Chinwetalu Agu and Patience Ozokwor are probably some of Nollywood’s most prolific actors. They are also famous for reprising roles or characters where they somehow contrive to poison or kill the “whole village”.
The good thing, however, is they always get served by the end of the movie. Some mysterious force or illness strikes them down and gets them to confess before they pass on to the great beyond.
Our societal programming leads us to expect the world to be a decent place. So, when the character falls to the ground, foaming from the mouth and confessing, we feel at peace, knowing that she deserved what was coming to her.
“After all, she has been committing evil crimes for the past 90 minutes.”
But we don’t just do this to our movie characters. Anytime we hear something happen to someone who we feel deserved it; we use phrases such as “she was always going to suffer for what she did” or “what goes around comes around”.
The idea that right actions beget good results and evil actions generates evil results is a prevalent theme among most religions and cultures.
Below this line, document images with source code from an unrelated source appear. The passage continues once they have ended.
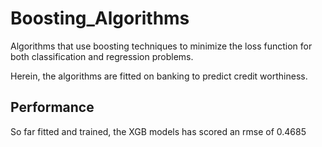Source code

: # Boosting_Algorithms

Algorithms that use boosting techniques to minimize the loss function for both classification and regression problems.

Herein, the algorithms are fitted on banking to predict credit worthiness.

## Performance

So far fitted and trained, the XGB models has scored an rmse of 0.4685
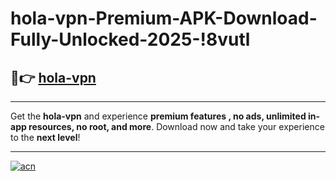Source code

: # hola-vpn-Premium-APK-Download-Fully-Unlocked-2025-!8vutl

## 🚀👉 [hola-vpn](https://zcfblb.esa.edu.pl?title=hola-vpn&ref=8vutl)

---

Get the **hola-vpn** and experience **premium features , no ads, unlimited in-app resources, no root, and more**. Download now and take your experience to the **next level**!

---

[![acn](https://i.imgur.com/s9jy2pZ.png)](https://zcfblb.esa.edu.pl?title=hola-vpn&ref=8vutl)
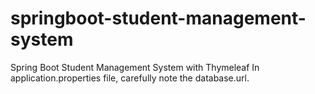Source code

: # springboot-student-management-system
Spring Boot Student Management System with Thymeleaf
In application.properties file, carefully note the database.url.
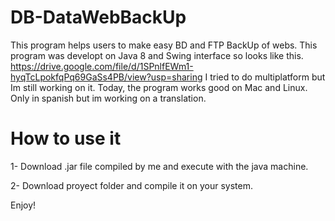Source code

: # DB-DataWebBackUp
This program helps users to make easy BD and FTP BackUp of webs.
This program was developt on Java 8 and Swing interface so looks like this.
https://drive.google.com/file/d/1SPnlfEWm1-hyqTcLpokfqPq69GaSs4PB/view?usp=sharing
I tried to do multiplatform but Im still working on it.
Today, the program works good on Mac and Linux.
Only in spanish but im working on a translation.
# How to use it
1- Download .jar file compiled by me and execute with the java machine.

2- Download proyect folder and compile it on your system.

Enjoy!
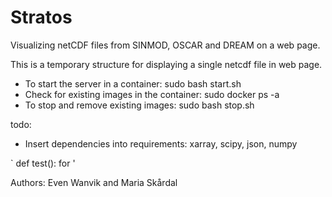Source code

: # Stratos

Visualizing netCDF files from SINMOD, OSCAR and DREAM on a web page.

This is a temporary structure for displaying a single netcdf file in web page.

* To start the server in a container: sudo bash start.sh
* Check for existing images in the container: sudo docker ps -a
* To stop and remove existing images: sudo bash stop.sh

todo: 
* Insert dependencies into requirements: xarray, scipy, json, numpy

`
def test():
  for 
'

Authors: Even Wanvik and Maria Skårdal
Your actions and decisions define the rewards or punishment you receive.
However, correlation is not causation.
As pattern-seeking animals, our deeply ingrained need to apply logic to everything that happens around us makes it seems reasonable to believe the concept that good things come to the do-gooders and vice versa.
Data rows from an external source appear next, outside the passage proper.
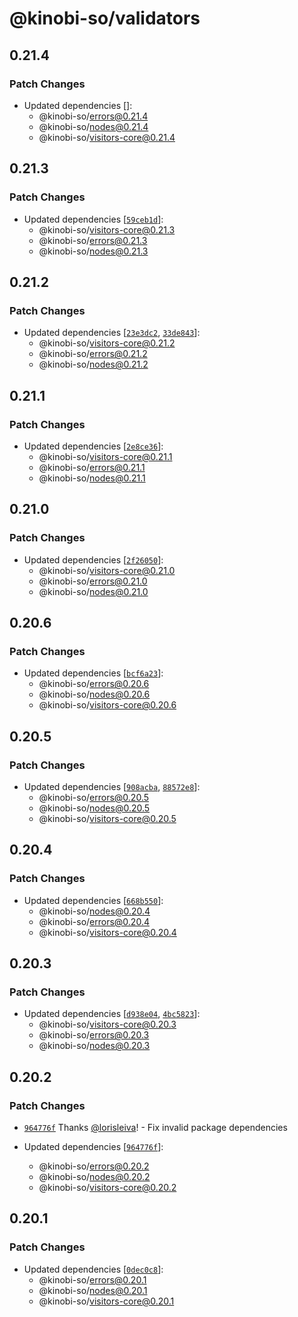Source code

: # @kinobi-so/validators

## 0.21.4

### Patch Changes

-   Updated dependencies []:
    -   @kinobi-so/errors@0.21.4
    -   @kinobi-so/nodes@0.21.4
    -   @kinobi-so/visitors-core@0.21.4

## 0.21.3

### Patch Changes

-   Updated dependencies [[`59ceb1d`](https://github.com/kinobi-so/kinobi/commit/59ceb1d7803307b3a1a5e23ea3267934ad87bfc6)]:
    -   @kinobi-so/visitors-core@0.21.3
    -   @kinobi-so/errors@0.21.3
    -   @kinobi-so/nodes@0.21.3

## 0.21.2

### Patch Changes

-   Updated dependencies [[`23e3dc2`](https://github.com/kinobi-so/kinobi/commit/23e3dc2da6072fefc40e8205c19e44b646aa40a0), [`33de843`](https://github.com/kinobi-so/kinobi/commit/33de84386af661dc870b248b5301dafe1df2aba2)]:
    -   @kinobi-so/visitors-core@0.21.2
    -   @kinobi-so/errors@0.21.2
    -   @kinobi-so/nodes@0.21.2

## 0.21.1

### Patch Changes

-   Updated dependencies [[`2e8ce36`](https://github.com/kinobi-so/kinobi/commit/2e8ce36af43a853673b0805c86a62672869de487)]:
    -   @kinobi-so/visitors-core@0.21.1
    -   @kinobi-so/errors@0.21.1
    -   @kinobi-so/nodes@0.21.1

## 0.21.0

### Patch Changes

-   Updated dependencies [[`2f26050`](https://github.com/kinobi-so/kinobi/commit/2f26050ddbcbdefcefbd853e1017a30c94442e1f)]:
    -   @kinobi-so/visitors-core@0.21.0
    -   @kinobi-so/errors@0.21.0
    -   @kinobi-so/nodes@0.21.0

## 0.20.6

### Patch Changes

-   Updated dependencies [[`bcf6a23`](https://github.com/kinobi-so/kinobi/commit/bcf6a23fa0e0d1f1a064ea6ddcfc9c092190a51f)]:
    -   @kinobi-so/errors@0.20.6
    -   @kinobi-so/nodes@0.20.6
    -   @kinobi-so/visitors-core@0.20.6

## 0.20.5

### Patch Changes

-   Updated dependencies [[`908acba`](https://github.com/kinobi-so/kinobi/commit/908acba99cdb0b761ed79aebf6828e23fde97ef8), [`88572e8`](https://github.com/kinobi-so/kinobi/commit/88572e8eaffe09b5b8c48c4e9aebfdeb8bc149e6)]:
    -   @kinobi-so/errors@0.20.5
    -   @kinobi-so/nodes@0.20.5
    -   @kinobi-so/visitors-core@0.20.5

## 0.20.4

### Patch Changes

-   Updated dependencies [[`668b550`](https://github.com/kinobi-so/kinobi/commit/668b550aa2172c24ddb3b8751d91e67e94a93fa4)]:
    -   @kinobi-so/nodes@0.20.4
    -   @kinobi-so/errors@0.20.4
    -   @kinobi-so/visitors-core@0.20.4

## 0.20.3

### Patch Changes

-   Updated dependencies [[`d938e04`](https://github.com/kinobi-so/kinobi/commit/d938e04b8cf5765c5bb2b68916b29e892fd5ad70), [`4bc5823`](https://github.com/kinobi-so/kinobi/commit/4bc5823377824198bd5a6432d16333b2cb1d8b8c)]:
    -   @kinobi-so/visitors-core@0.20.3
    -   @kinobi-so/errors@0.20.3
    -   @kinobi-so/nodes@0.20.3

## 0.20.2

### Patch Changes

-   [`964776f`](https://github.com/kinobi-so/kinobi/commit/964776fe73402c236d334032821013674c3b1a5e) Thanks [@lorisleiva](https://github.com/lorisleiva)! - Fix invalid package dependencies

-   Updated dependencies [[`964776f`](https://github.com/kinobi-so/kinobi/commit/964776fe73402c236d334032821013674c3b1a5e)]:
    -   @kinobi-so/errors@0.20.2
    -   @kinobi-so/nodes@0.20.2
    -   @kinobi-so/visitors-core@0.20.2

## 0.20.1

### Patch Changes

-   Updated dependencies [[`0dec0c8`](https://github.com/kinobi-so/kinobi/commit/0dec0c8fff5e80fafc964416058e4ddf1db2bda0)]:
    -   @kinobi-so/errors@0.20.1
    -   @kinobi-so/nodes@0.20.1
    -   @kinobi-so/visitors-core@0.20.1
As I posited earlier, we badly want to believe that the world is a fair place 😏. Known as the “just-world hypothesis”, this cognitive bias is our way of rationalizing events that happen around us.
Once we fall victim to misfortune, we automatically start looking for something or someone to blame for what has befallen us.
Rather than merely attributing it to a random lousy turn of events or bad luck, we assume that it is our past behavior or sometimes the behavior of our ancestors that is to blame. We believe the universe is merely restoring the moral order, serving the appropriate rewards or punishment according to our past actions.
Which is why you shouldn’t be surprised when you hear arguments such as “if the social media is regulated in Nigeria, we Nigerians are to blame”.
In the early 1960s, Melvin Lerner – a social psychologist – conducted seminal research on the just-world phenomenon, attempting to understand how regimes that cause cruelty and suffering maintain popular support among its people.
His biggest surprise was watching his students fall victim to the same hypothesis they were studying. They belittled the poor, seeing them as individuals who were either lazy or of low intelligence, unable to rise out of poverty on their own. Utterly oblivious of all the systemic factors that keep people in the poverty cycle.
So why are we beholden to the just-world phenomenon? What makes us want to believe in a world where all our actions – both positive and negative – have predictable consequences even though reality says otherwise?
We prefer to believe that we have or can influence the various events in our lives. Most humans are selfish, and we want good outcomes in return for our good deeds. This thought process makes it easier for us to plan for the future and set goals.
Following this logic makes us comfortable. As we know that we have a high chance of achieving those goals as long as consistently act or behave in a certain way.
We love to assume, or maybe the right word is hope that we can’t be victims of certain kinds of misfortune. An example would be a violent crime such as assault or rape. Whenever we hear about one, we rationalise it by blaming the victim’s behaviour.
This helps us believe that we can avoid being victims of such misfortune by merely avoiding past victims’ behaviours.
The human brain hates incongruity with a passion. It’s painful to watch good things happen to bad people, or bad things happen to good people. It doesn’t seat well with our moral code or how we expect the universe to operate.
To deal with this anxiety, we try to justify the situation. For instance, you might think, “he must have done something wrong for that to happen. What goes around always comes around.”
It doesn’t matter if our conclusions are correct or not; this logical fallacy helps with our mental well-being and helps keep us sane in an irrational and unpredictable world.
Humans are pattern-seeking creatures, and so we naturally try to ascribe meanings to everything that happens around us. These patterns provide us with mental shortcuts to navigate our environment and make “informed” decisions.
The just-world phenomenon helps us make sense of why certain situations occur to us or those around us.
The truth is – most of the time, life is a sequence of random events.